= Pietro Contarini (died 1495) =

First page of Contarini's collection of elegies "to Gellia"

Pietro Contarini (died April 1495) was a Venetian patrician, administrator and humanist.

==Life==
Contarini was born around 1446 to Adorno Contarini and his second wife, Orsa Trevisan. He belonged to the Santi Apostoli branch of the Contarini family. His father having died, he was presented by his mother to the Avogadori di Comun on 27 November 1464 when he was eighteen. In 1468, he was an advocatus per omnes curias, one of the staff lawyers in the Doge's Palace.

Contarini's political career is difficult to reconstruct because of the existence of contemporaries of the same name. He may have been the podestà of Oderzo in 1470 and the provveditore of Peschiera del Garda in 1480. In 1483, he married Isabetta, daughter of Pietro Gradenigo. In 1487, he was one of the five savi of the Rialto. In 1489–1490, he was the castellan and provveditore of the castle of Koroni. On 30 October 1494, he was commissioned as the first Venetian governor of the Duchy of the Archipelago, based on Naxos. He was given 500 ducats a year for all his expenses, including his own salary. His commission was for two years. He died in office in April 1495.

==Works==
On 27 August 1479 in Santi Apostoli, Contarini delivered the eulogy at the funeral of Marco Cornaro, In funere Marci Cornelii oratio. It was printed that same year by Filippo Veneto.

Contarini wrote a collection of elegies in Latin elegiac couplets, Ad Gelliam elegiarum libri tres. In form, they are letters in praise of a girl named Gellia addressed to other patricians, including Benedetto Sanudo and Marcantonio Morosini. In one case, Contarini addresses Gentile Bellini, praising him for a portrait of Gellia. In practice, the elegies are probably a life's work based on his classical learning, especially of Tibullus, Catullus and Ovid. They are preserved in a single manuscript. The same manuscript contains a note from Paolo Ramusio praising Contarini's poetry. Ad Gelliam is the only Venetian example of the elegy form from the fifteenth century. It is still unpublished.
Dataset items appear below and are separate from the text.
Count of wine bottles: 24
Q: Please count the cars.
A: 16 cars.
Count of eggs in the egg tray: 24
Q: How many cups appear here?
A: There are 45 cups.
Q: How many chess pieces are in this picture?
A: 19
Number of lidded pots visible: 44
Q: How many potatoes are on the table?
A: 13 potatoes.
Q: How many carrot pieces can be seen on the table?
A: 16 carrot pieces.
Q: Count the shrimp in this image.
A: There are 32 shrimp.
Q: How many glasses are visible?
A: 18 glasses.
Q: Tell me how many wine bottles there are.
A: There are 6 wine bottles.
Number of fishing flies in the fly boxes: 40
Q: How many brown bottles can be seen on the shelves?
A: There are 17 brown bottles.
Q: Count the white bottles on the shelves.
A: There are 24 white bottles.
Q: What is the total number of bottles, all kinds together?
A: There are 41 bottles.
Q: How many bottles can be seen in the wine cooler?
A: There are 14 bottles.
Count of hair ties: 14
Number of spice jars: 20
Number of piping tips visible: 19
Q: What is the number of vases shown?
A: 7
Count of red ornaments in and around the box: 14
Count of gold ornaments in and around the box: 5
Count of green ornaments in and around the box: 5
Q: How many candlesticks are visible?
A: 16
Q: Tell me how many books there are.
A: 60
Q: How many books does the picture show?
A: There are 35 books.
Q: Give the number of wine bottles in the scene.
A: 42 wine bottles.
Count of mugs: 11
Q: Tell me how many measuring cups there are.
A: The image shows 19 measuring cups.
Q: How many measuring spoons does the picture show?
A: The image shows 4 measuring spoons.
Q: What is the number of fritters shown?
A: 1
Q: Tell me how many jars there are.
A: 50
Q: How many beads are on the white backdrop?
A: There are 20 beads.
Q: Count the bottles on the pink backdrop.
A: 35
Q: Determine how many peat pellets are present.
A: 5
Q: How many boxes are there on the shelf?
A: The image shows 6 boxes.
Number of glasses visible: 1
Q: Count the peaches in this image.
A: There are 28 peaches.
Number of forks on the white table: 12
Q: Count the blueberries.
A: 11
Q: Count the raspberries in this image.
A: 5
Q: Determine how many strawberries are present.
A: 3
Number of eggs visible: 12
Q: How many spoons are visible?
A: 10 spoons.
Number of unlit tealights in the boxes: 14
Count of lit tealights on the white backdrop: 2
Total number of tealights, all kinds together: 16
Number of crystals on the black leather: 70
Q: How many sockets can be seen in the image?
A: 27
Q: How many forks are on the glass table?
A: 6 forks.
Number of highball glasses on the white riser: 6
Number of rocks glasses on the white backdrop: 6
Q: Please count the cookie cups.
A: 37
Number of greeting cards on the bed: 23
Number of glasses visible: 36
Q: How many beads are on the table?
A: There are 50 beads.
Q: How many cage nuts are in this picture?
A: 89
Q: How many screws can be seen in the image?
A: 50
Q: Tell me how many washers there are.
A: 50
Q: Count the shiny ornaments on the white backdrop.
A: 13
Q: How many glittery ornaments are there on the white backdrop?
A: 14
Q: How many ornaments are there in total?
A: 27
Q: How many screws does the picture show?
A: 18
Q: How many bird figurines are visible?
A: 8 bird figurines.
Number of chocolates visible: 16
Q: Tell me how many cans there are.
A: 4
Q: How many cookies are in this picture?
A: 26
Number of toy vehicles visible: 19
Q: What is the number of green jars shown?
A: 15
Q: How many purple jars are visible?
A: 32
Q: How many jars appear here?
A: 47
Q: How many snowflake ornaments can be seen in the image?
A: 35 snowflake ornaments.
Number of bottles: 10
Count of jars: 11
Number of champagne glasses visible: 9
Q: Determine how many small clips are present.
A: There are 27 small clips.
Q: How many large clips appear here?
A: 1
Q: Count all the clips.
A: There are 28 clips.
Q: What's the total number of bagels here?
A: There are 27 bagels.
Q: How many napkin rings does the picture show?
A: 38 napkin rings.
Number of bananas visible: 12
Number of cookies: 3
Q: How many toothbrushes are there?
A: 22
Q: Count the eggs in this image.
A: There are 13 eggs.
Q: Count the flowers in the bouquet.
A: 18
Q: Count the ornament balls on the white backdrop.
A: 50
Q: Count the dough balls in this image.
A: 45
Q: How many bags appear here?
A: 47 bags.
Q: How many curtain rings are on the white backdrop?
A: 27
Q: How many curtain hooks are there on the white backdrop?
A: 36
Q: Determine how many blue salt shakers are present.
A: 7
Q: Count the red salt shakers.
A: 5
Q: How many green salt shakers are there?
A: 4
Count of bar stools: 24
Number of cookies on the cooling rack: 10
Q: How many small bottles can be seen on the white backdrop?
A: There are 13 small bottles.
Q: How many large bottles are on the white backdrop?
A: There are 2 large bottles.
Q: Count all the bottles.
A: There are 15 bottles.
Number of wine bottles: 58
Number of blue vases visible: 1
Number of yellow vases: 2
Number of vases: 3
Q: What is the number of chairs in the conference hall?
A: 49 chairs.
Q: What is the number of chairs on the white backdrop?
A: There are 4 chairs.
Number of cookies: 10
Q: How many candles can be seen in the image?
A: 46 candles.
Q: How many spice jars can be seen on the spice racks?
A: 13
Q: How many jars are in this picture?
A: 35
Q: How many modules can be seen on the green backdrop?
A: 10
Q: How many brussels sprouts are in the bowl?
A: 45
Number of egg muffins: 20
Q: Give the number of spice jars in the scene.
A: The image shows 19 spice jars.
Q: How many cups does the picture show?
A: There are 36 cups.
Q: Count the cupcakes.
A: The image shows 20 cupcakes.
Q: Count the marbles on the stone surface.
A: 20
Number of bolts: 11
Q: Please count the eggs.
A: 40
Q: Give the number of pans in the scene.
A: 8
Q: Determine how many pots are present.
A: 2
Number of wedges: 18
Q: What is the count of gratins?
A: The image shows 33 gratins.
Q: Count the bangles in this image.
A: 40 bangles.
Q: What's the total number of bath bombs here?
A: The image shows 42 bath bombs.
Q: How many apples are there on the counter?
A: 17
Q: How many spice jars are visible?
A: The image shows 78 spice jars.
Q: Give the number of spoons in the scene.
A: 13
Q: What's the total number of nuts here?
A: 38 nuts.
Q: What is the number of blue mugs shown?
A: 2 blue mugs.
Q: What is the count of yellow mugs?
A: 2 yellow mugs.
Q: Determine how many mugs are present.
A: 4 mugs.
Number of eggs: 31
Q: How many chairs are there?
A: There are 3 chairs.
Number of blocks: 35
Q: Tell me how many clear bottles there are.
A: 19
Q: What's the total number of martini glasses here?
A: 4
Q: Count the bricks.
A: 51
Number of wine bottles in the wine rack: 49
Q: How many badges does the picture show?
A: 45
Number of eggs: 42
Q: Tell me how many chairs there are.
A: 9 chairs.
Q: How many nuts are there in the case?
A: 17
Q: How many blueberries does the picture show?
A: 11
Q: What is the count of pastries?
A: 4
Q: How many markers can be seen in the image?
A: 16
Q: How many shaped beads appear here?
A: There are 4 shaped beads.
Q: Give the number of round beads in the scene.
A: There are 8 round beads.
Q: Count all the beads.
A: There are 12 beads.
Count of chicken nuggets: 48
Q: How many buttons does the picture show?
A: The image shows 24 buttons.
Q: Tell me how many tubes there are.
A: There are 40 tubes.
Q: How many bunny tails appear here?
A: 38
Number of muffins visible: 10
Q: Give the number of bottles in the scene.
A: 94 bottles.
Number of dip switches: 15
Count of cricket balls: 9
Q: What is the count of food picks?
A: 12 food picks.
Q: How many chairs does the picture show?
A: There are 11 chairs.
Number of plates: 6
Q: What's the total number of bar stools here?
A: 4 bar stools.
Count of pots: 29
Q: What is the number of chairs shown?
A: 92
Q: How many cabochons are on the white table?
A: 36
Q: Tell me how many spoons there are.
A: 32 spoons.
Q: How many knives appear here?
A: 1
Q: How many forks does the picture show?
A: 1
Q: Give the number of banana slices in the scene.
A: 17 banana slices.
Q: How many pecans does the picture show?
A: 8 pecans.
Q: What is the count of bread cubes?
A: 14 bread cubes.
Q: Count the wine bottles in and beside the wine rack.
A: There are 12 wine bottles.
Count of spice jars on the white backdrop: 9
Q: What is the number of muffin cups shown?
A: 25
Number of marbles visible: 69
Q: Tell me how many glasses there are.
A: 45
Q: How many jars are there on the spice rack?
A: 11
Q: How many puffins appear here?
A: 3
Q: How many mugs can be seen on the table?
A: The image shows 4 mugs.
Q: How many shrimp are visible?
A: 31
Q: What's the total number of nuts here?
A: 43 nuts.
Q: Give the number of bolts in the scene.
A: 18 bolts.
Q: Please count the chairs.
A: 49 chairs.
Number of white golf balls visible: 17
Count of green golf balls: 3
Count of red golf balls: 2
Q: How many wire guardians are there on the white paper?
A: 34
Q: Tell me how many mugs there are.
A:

When Filippo Buonaccorsi visited Venice in 1486, he met Contarini. He recorded in De his quae a Venetis tentata sunt how, when Doeg Marco Barbarigo died (14 August 1486), some Ottoman ambassadors requested permission to attend the funeral. Contarini was assigned as one of their escorts in order to explain the ceremonies. Buonaccorsi notes that Contarini was "an accurate and prudent writer of the history of Venice." If he did write such a history, presumably in Latin, it does not survive. Possibly Buonaccorsi was referring only to Contarini's private notes. Marco Dandolo informed Buonaccorsi of Contarini's death in a letter.